O mesmo acontece com os avós de Buddy, excepcionalmente vividos por Judi Dench (007: Operação Skyfall) e Ciarán Hinds (Game of Thrones), que são terrivelmente familiares. Eles mimam, dão conselhos — alguns um tanto quanto errados — e brincam com o garoto de forma tão afetuosa que é impossível não se apaixonar por essa relação e, mais, não vê-los como os nossos próprios avós. Todo momento com o trio em tela é de aquecer o coração.
Sem impacto
Só que, apesar de Belfast ser realmente um filme muito gostosinho de ser visto, ela não consegue deixar de lado aquela sensação de que ele é um filme feito para ganhar Oscar e brilhar em premiações. E não apenas porque ele é bom e acerta em muitos aspectos, mas por seguir fielmente a cartilha que a Academia adora.
Pode soar um pouco injusto apontar isso para uma história que carrega uma dose afetiva tão grande para um cineasta, mas toda a fotografia em preto e branco, a estética teatral e o próprio fato de a trama ser quase uma carta de amor a uma Belfast que só existe nas memórias são pontos que estão presentes na cartela de bingo que quase todo ganhador do Oscar carrega.
Embora não dê para dizer que essa montagem tenha sido propositalmente para arrancar elogios e levar algumas estatuetas para casa, a falta de impacto do filme acentua essa impressão.
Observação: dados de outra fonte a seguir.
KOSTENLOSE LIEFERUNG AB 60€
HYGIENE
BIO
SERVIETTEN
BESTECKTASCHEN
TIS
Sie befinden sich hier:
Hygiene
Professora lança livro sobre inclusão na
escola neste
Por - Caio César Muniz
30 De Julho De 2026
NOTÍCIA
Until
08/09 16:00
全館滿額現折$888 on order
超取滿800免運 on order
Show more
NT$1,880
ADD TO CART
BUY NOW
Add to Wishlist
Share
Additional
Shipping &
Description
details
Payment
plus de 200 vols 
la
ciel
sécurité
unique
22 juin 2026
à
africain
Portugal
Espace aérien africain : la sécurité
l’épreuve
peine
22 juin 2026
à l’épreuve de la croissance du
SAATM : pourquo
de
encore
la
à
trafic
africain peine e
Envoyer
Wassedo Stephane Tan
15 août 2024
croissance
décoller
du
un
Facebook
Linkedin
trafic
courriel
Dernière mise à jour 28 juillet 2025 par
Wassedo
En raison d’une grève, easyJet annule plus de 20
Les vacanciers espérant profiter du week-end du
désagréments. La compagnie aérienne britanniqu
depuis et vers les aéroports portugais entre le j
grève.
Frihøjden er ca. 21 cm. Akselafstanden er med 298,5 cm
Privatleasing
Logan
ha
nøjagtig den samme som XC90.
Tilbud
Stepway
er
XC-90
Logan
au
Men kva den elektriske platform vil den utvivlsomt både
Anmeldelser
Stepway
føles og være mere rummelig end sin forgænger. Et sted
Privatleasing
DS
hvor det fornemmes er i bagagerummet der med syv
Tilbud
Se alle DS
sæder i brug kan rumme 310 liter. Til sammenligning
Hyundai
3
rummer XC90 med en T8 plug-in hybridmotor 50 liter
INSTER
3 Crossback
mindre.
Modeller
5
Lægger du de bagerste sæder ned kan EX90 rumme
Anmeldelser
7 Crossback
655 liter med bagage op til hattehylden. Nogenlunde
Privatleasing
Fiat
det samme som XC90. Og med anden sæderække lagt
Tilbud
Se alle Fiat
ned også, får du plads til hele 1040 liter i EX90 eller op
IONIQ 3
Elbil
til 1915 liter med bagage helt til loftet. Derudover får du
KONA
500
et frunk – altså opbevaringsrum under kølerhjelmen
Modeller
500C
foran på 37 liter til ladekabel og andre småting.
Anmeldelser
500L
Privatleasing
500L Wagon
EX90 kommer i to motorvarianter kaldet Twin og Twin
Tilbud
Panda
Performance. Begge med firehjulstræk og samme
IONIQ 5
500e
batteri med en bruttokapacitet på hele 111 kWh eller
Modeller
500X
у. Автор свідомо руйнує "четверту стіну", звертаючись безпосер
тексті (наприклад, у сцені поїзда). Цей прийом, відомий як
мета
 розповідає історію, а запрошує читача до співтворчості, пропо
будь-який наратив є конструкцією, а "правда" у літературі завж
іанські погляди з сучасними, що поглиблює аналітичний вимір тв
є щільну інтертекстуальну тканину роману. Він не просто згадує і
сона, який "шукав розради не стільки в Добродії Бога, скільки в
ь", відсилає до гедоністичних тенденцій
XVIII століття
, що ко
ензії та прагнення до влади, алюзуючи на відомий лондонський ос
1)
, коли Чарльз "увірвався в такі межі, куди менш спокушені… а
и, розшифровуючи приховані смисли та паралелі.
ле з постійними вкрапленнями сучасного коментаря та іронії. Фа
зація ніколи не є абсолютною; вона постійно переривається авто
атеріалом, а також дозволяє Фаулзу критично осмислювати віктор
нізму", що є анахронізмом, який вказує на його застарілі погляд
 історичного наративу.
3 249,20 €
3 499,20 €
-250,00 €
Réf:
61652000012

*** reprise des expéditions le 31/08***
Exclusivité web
Isso porque, apesar de todo o coração que Belfast carrega, falta impacto na história que está sendo contada e em seu próprio roteiro.
A ideia de trazer esse olhar infantil e inocente para eventos pesados funciona até a página dois, uma vez que a simplicidade na perspectiva do garoto faz com que alguns eventos não tenham o peso devido. As ameaças à família, a perda de alguém importante e até a decisão de deixar Belfast são episódios que são apresentados quase que de forma corriqueira e sem a carga que deveriam trazer para a história.
E por mais que a abordagem faça sentido à proposta apresentada, isso acaba afetando a narrativa geral do longa. São pontos de virada para os personagens e que deveriam também impactar o público, mas que não conseguem chegar lá. Assim, a impressão que fica é que temos um filme que se desenrola de forma quase monótona — e realça essa impressão de que ele foi feito sob medida para premiações.
É claro que isso não faz de Belfast um filme ruim e sem alma. Pelo contrário, ele tem muito coração, mas isso tem um preço e quem procura uma estrutura de roteiro um pouco mais convencional pode sair decepcionado. Apesar da mensagem e das situações universais, o desenvolvimento de tudo acaba sendo bem mais nichado.
Ainda assim, é uma história que merece ser conferida justamente por esse caráter nostálgico que carrega. Mesmo com Kenneth Branagh declarando seu amor a essa Belfast da sua infância, todos nós temos essa cidade em preto e branco em nossas memórias, esse local em que a nostalgia e a inocência nos impedem sermos atingidos pela dureza da realidade que encarávamos na época. Em certa medida, todos nós já fomos um pouco de Buddy antes.